Filter the material below down to the lines containing the word "software".

-.-.-

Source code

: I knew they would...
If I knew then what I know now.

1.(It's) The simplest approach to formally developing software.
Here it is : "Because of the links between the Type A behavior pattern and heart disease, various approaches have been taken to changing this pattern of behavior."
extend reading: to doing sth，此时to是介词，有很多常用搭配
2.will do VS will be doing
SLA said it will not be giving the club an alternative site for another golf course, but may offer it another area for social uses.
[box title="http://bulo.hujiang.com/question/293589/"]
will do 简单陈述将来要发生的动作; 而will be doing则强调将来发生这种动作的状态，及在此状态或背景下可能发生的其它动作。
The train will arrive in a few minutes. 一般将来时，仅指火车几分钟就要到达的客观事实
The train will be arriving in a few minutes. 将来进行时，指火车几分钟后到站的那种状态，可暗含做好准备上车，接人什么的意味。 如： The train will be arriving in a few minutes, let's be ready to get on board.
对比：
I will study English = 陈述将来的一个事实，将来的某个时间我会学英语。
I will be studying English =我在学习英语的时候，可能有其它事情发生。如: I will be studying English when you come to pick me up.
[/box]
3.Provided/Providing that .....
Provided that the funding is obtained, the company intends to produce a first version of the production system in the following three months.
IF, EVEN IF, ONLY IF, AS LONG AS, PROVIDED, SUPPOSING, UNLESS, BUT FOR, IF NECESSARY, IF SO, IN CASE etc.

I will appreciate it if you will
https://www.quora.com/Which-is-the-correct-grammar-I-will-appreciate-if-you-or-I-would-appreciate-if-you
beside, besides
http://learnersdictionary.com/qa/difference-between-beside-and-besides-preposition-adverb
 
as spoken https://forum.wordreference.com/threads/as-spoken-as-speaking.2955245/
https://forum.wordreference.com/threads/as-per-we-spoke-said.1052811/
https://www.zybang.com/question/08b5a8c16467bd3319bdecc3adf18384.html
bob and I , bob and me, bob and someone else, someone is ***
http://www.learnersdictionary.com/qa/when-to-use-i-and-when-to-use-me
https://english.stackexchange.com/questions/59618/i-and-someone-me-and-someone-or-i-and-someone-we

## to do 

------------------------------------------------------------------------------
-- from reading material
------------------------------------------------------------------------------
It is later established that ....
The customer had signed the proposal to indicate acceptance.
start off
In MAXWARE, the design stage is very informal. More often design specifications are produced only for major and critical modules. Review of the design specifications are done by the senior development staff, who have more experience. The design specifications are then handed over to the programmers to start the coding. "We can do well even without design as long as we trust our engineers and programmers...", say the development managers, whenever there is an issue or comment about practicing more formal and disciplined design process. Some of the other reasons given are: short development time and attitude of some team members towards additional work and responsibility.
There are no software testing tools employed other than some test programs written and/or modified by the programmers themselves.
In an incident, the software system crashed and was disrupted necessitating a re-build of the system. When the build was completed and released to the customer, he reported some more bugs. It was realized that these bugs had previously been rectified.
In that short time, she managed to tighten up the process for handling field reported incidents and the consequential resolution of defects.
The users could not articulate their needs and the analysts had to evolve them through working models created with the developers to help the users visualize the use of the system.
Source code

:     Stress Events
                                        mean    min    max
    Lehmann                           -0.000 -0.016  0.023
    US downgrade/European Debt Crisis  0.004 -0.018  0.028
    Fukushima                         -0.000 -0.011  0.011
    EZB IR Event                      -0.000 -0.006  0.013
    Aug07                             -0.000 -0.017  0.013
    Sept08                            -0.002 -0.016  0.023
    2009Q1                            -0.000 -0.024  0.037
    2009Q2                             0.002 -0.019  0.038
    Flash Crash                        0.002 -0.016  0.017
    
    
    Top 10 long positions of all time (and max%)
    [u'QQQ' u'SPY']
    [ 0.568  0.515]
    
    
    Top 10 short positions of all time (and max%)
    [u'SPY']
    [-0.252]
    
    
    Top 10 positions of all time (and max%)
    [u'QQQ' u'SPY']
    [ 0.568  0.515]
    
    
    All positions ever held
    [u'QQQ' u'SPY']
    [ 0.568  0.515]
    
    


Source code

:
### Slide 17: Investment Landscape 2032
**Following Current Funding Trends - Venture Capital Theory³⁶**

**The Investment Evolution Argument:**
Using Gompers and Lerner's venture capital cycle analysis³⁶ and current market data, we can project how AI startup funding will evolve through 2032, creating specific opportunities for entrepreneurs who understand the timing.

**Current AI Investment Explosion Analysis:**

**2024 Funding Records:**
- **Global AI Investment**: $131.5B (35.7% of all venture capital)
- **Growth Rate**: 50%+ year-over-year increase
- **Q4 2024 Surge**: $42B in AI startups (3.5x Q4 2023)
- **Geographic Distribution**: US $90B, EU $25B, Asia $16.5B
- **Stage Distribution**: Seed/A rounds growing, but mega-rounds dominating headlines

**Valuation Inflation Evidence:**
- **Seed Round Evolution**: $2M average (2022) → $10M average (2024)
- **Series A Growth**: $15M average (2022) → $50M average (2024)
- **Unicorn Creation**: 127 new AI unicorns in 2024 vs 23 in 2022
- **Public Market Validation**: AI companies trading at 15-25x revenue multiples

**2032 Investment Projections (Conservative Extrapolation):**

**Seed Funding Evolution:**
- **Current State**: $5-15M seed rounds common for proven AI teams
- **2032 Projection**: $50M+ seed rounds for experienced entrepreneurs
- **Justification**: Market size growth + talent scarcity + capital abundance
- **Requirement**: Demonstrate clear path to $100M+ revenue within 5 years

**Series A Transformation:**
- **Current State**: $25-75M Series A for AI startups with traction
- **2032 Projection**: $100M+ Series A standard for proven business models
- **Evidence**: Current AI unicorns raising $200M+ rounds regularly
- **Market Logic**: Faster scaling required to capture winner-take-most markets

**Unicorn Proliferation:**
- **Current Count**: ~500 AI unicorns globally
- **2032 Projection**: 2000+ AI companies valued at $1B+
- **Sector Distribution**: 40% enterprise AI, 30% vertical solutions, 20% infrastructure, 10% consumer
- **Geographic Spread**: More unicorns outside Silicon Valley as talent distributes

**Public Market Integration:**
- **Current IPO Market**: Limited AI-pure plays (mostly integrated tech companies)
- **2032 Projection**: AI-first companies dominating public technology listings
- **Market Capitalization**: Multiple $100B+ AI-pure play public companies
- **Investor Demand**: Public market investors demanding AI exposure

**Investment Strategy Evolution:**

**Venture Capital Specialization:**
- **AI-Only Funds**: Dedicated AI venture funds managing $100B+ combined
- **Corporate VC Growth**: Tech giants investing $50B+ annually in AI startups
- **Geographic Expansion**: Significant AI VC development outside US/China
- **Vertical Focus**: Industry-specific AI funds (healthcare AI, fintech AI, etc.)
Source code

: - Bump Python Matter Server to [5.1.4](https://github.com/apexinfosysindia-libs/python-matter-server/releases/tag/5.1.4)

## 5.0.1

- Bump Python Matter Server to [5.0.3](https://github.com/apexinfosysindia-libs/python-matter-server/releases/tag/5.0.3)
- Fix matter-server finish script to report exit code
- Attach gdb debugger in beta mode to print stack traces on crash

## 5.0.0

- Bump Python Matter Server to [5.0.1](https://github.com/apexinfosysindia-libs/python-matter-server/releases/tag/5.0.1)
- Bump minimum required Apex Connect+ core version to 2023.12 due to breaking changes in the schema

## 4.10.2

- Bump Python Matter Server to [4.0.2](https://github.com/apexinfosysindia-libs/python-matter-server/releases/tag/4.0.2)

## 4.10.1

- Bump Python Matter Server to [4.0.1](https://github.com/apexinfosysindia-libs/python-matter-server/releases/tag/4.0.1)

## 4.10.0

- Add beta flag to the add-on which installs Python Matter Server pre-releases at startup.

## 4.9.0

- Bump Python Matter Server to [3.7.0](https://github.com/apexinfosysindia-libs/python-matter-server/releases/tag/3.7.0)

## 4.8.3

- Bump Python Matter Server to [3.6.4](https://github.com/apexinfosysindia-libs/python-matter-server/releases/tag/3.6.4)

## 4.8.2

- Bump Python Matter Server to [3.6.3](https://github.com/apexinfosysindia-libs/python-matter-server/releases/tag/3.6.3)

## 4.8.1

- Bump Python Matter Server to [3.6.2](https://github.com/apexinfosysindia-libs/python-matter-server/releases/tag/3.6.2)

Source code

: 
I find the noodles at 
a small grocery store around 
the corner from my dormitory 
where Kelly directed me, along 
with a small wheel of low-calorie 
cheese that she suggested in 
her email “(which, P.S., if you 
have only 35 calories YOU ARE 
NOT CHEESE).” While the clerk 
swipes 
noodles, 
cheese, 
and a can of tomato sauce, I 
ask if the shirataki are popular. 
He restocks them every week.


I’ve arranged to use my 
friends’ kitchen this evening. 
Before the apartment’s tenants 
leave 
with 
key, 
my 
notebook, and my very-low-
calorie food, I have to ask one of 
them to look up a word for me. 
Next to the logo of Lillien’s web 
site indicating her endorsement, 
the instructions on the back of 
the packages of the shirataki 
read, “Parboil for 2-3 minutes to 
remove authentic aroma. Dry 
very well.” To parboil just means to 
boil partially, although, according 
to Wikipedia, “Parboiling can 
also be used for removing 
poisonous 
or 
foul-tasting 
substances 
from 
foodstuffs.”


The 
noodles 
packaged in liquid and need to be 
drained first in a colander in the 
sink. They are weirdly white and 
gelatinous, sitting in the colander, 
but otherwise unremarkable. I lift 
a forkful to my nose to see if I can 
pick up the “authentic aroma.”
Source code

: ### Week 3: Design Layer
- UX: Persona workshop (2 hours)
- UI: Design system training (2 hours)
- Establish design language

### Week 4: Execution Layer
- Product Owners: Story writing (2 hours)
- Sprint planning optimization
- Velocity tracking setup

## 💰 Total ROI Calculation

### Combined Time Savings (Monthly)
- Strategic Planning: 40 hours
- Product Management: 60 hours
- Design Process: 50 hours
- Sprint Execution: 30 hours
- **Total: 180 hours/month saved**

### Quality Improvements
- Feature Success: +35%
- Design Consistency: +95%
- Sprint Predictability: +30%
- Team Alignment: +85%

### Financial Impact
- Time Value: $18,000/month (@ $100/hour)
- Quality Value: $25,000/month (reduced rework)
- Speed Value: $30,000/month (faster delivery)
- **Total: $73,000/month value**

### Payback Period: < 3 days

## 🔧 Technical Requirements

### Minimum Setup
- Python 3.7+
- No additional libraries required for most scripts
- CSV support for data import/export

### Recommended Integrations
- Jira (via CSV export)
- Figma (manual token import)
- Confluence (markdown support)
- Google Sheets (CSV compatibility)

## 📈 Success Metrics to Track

-.-.-

◆ **Response to this task**:
1.(It's) The simplest approach to formally developing software.
There are no software testing tools employed other than some test programs written and/or modified by the programmers themselves.
In an incident, the software system crashed and was disrupted necessitating a re-build of the system. When the build was completed and released to the customer, he reported some more bugs. It was realized that these bugs had previously been rectified.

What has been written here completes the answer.